Dünya an itibariyle fiziki savaşın dışına çıkıp psikolojik harp yaşamaya başladı. Psikolojik harpta doğruları yok edip birilerini haklı çıkarma gayreti var. Bunun en belirgin özelliğini hem Gazze’de hem de son olarak yayınlanmaya hazırlanılan Kıbrıs’la ilgili Famagusta filminde görebilirsiniz. Birleşmiş Milletlerin 1955’den çıkarmaya kadar yani 1974’e kadar yaptığı inceleme dosyalarında Kıbrıs Türklerinin ne kadar zulüm gördüğünü belgelemesine rağmen bu tür bir dizide Türk askerlerinin hedef alınması kabul etmiyoruz. Bu yanlıştan acilen dönülmesini istiyoruz.
Son yıllarda Psikolojik Harp yaşıyoruz. Gazze’de yaşanan savaşın veya katliamların üzerini kapatma adına yapılanların haddi hesabı yok.
Bu bir Psikoljik Harp deyip geçmeyin.
İçinde algı yönetimi ve en başta ekonomik krizler var.
İnsanları veya ülkeleri yola getirme adına geliştirilen bir savaş tekniği…
Bununla ilgili onlarca kitap veya yazı var.
Bunu en iyi Amerika büyük kayıplar verdiği Vietnam Savaşı sonrası yapmıştı.
Büyük kayıplar verdiği Vietnam Savaşı’ndan mağlup ayrılan Amerika , insanlığın gözünde veya yeni nesile inandıracağı bir meta oluşturmak için Rambo modelini oluşturmuş ve sinema filmiyle sahada yapamadığını masada yapmaya çalışmıştı.
Şimdi sokağa çıkın ve genç nesile sorun Vietnam Savaşı’nı kim kazandı diye…
Gençler, Rambo’dan dolayı Amerika diye cevap verecektir.

-.-.-

## Verilen görevler
A: Psikolojik harp yazısından "İçinde algı yönetimi" sözlerinin geçtiği yerden başlayan ve "Savaşı sonrası yapmıştı." sözlerinden sonra biten kısmı hiç değiştirmeden yazın.
B: Psikolojik harp yazısının devamını, son cümlesinden sonrasını sürdürerek getirin.

## Sunulan veriler
-.-.-

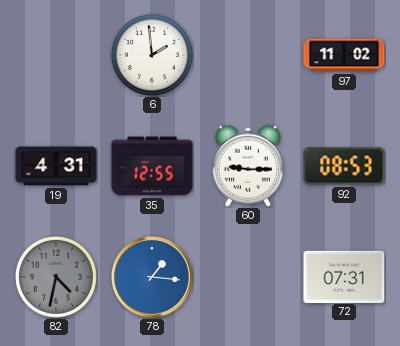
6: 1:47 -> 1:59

-.-.-

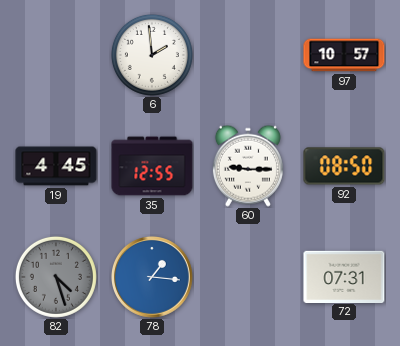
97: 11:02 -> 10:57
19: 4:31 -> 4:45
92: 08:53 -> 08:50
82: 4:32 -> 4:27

-.-.-

## Cevaplar aşağıda
A:
İçinde algı yönetimi ve en başta ekonomik krizler var.
İnsanları veya ülkeleri yola getirme adına geliştirilen bir savaş tekniği…
Bununla ilgili onlarca kitap veya yazı var.
Bunu en iyi Amerika büyük kayıplar verdiği Vietnam Savaşı sonrası yapmıştı.

B:
Algı yönetimi için bu gerekli…
Zaten fiziki savaşlarda da algıyı iyi yönetemiyorsanız, ne kadar askeri güç ve silah olarak üstün olsanızda sonuca gidemezsiniz…
Bugün bunu Gazze’de yaşıyoruz.
İnsanlık, İsrail’in katliam yaptığını düşünüyor.
Bunu telafi etmek adına Netenyahu bazı girişimler yapıyor ancak nafile…
Gelinen noktada Gazze’deki zalimliği ve zülmü dünyaya anlatan tek ülkeyiz…
Burada psikolojik harpı çok iyi yönettik.
Ancak bir hamle geldi.
Basit ama karşısında ne çıkarsa babında bir adım atılmaya çalışılıyor…
“Bizi diziyle dizayn mı etmeye çalışıyorlar” diye sormadan geçemiyorum.
Amerika menşeili bir filim şirketinin Yunanistan asıllı bir yapımı Eylül sonuna doğru yayına alacağı haberleri hepimizi üzdü.
“Yanlış! Çünkü; üzerimize suç atılıyor” diye bağırmaya başladık.
Doğrusu da bu…
Yunanistan yapımlı Famagusta adlı filimde Türk askeri hedef alınıyor.
Oysaki Birleşmiş Milletlerin arşivinde Kıbrıs’ta yapılan zulümlerle ilgili binlerce bilgi ve belge var.
Hemide 1955’ten tutun, harekatın yapıldığı 1974 yılına kadar binlerce dosya var.
O belgelerde sabittir.
Hiçbir Türk askeri zulüm yapmamıştır,
aksine Kıbrıs’ta Türkler zulüm görmüştür.
Bu gerçeği örtmek ve biz Gazze’deki zulme yüklenirken böyle karşı manidar bir adım atılmasının bir başka anlamı ve ifade şekli yoktur.
Türkiye ve Türkler her daim doğruyu söylemeye devam edecektir.
Tarihte de bu böyle olmuştur.
Zulüm yapanı masum, masumu zalim gösterme gayreti hiçbir zaman işe yaramamıştır.
Bu nedenle Famagusta filminin acilen yayınlanma kararından vazgeçilmesini bekliyoruz.
Büyük devlet olmak büyüklükle olur!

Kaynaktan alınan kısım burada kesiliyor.